La storia di questi due dicasteri è abbastanza tortuosa e complessa. Infatti, le due congregazioni furono riunite una prima volta da Paolo VI, l’11 luglio 1975, con la proclamazione della Costituzione Apostolica “Constans nobis studium” dell'11 luglio 1975. Il 5 aprile 1984 furono separate una seconda volta per volontà di Giovanni Paolo II che, perà, il 28 giugno 1988, mediante la Costituzione Apostolica “Pastor Bonus” le ha unificate nuovamente (http://www.vatican.va/archive/catechism_it/p2s2_it.htm) .
La Congregazione per il culto divino e la disciplina dei sacramenti dedica il suo operato in diversi settori:
la liturgia della Chiesa di culto latino. In questo ambito, il dicastero si occupa di stilare i testi che accompagnano le diverse liturgie ed effettua uno stretto controllo sulla loro traduzione nelle diverse lingue. Inoltre, lavora per favorire lo sviluppo e la disciplina della Liturgia, con un particolare riguardo nei confronti dei Sacramenti. Questo Dicastero, poi, incoraggia l’azione di pastorale liturgica, occupandosi principalmente del cammino di preparazione e della celebrazione dell’Eucaristia, dell’amministrazione degli altri Sacramenti e dei sacramentali, dell'Eucaristia domenicale, delle solennità dell’Anno liturgico e dell’Ufficio della Liturgia delle Ore;
La Congregazione opera a favore della promozione e promulgazione delle “edizioni tipiche dei libri liturgici latini e delle normative in campo liturgico”. Questo Dicastero, infatti, stila, redige e corregge i testi liturgici, ne verifica le traduzioni, perché ogni adattamento sia conforme con quanto previsto dalla Conferenza Episcopale Italiana;
Questo Dicastero incoraggia ed organizza convegni da tenersi tra le diverse Regioni, al fine di supportare la vita liturgica, controllando che tutte le disposizioni liturgiche vengano rispettate, evitando ed eliminando eventuali illeciti o disordini. Inoltre, ha il compito di occuparsi anche del culto delle sacre reliquie, di dare conferma dei “patroni celesti” e di concedere il titolo di “Basilica Minore”.

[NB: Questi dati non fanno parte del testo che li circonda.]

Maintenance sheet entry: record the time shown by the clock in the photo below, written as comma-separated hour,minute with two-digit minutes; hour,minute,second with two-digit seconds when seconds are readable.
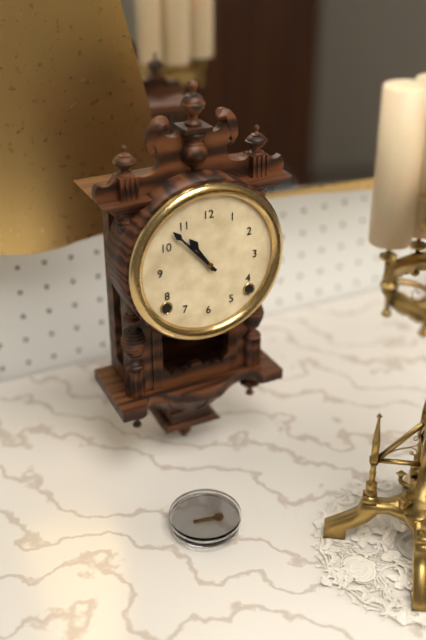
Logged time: 10,53
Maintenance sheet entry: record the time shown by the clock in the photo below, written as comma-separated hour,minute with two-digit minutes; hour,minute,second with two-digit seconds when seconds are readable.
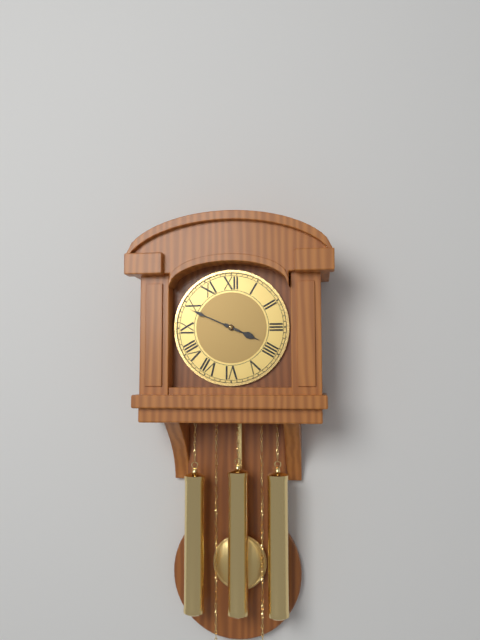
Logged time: 3,49
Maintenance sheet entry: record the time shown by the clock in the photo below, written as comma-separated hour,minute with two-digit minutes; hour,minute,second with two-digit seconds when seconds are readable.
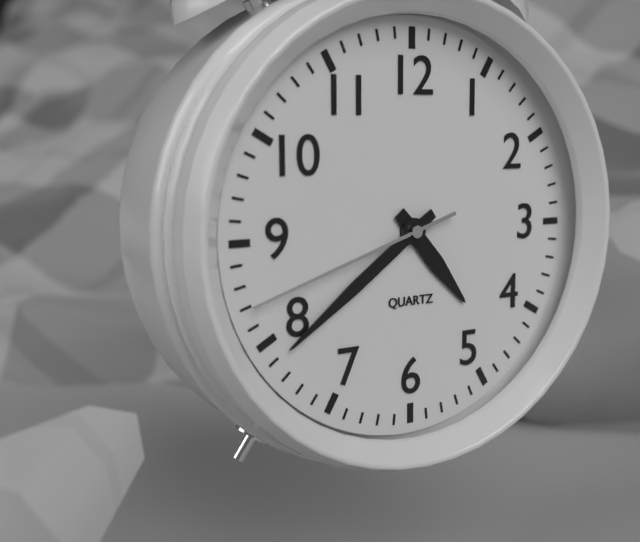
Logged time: 4,39,42
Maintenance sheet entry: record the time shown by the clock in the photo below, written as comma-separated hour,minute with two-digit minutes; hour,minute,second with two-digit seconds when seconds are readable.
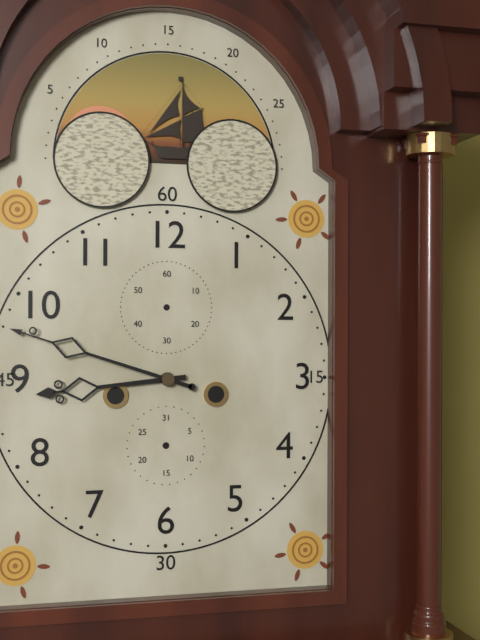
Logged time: 8,48
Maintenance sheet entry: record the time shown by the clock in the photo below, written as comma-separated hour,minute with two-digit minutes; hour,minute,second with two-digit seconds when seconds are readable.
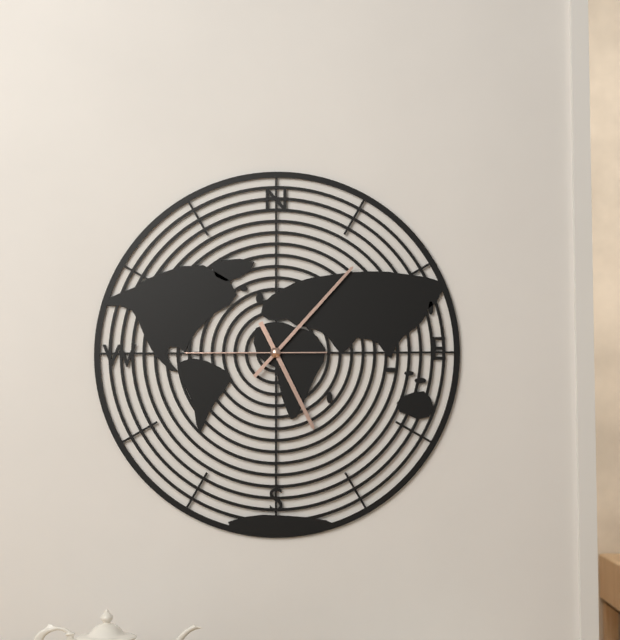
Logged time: 5,07,45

La Congregazione supporta l’azione dei Vescovi di tutto il mondo affinché, oltre alle celebrazioni liturgiche, si tengano regolarmente anche le pie pratiche proprie del popolo dei fedeli cristiani. Attualmente, il Prefetto della Congregazione per il culto divino e la disciplina dei sacramenti è il Cardinale Robert Sarah, il Segretario è l’Arcivescovo Arthur Roche, il Sottosegretario è il Presbitero Corrado Maggioni della Compagnia di Maria, mentre i Prefetti Emeriti sono il Cardinale Jorge Arturo Medina Estévez ed il Cardinale Francis Arinze. La sede di questo dicastero è situata a Roma presso il palazzo delle Congregazioni in piazza Pio XII.